There were no other symptoms and doctors told the 21-year-old they had caught the deadly disease at the last possible moment for a good outcome.

Then while treating Mr Monu, doctors found another unrelated tumour in his abdomen.
More than 12 months later- after two serious operations and four cycles of chemotherapy, he was given the cancer all-clear.
But he freely admits to being a terrible patient in the beginning and credits Canberra Hospital's counselling service for helping him through the toughest period of his life.
"First couple of weeks I was in denial, I though the doctors are just doing this so they can have money and all this kind of rubbish excuses instead of saying, 'It's cancer- I'm going to do chemo and get it done', I was denying it for two, three weeks. Trying to avoid any possible surgeries and possible chemo and just praying it would go away," he said.

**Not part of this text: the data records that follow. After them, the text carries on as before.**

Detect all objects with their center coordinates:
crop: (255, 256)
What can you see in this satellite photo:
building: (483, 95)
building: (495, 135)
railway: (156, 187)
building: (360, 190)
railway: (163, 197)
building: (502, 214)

Initially Mr Monu refused to tell his friends about the diagnosis and would sit at home alone thinking "dark thoughts."
"I would see [the psychologists] a lot. Whenever I would get really angry or really sad, or just didn't know what to do they would help me," he said.
"I didn't tell my friends for the first two, three months of the diagnosis and then eventually it all just came out when I became more confident, because especially losing hair ...someone my age losing all their hair is quite damaging to their self-esteem, so I didn't want to do anything, I didn't want to talk to anybody- I just wanted to stay at home."
Stem cell carcinoma is one of the rarest cancers and Mr Monu required a heavy dose of chemotherapy.
"I've had four cycles of chemo; five hours for five days a week, then two weeks break, then another five hours five days a week," he said.
Mr Mon lost all his body hair and got very thin.
"I'm 6 foot 5 so an average weight for me is about 95 to 100 kilos and at the end of chemo I weight about 85 kilos," he said.
But now, he's feeling much better and without going so far as to be grateful for the cancer Mr Monu said the illness had made him a nicer, less materialistic person.
"I'm feeling about 90 per cent. I'm not feeling tired or sick but when I exercise I get pain. The second surgery was massive - from my sternum to the public bone they cut me."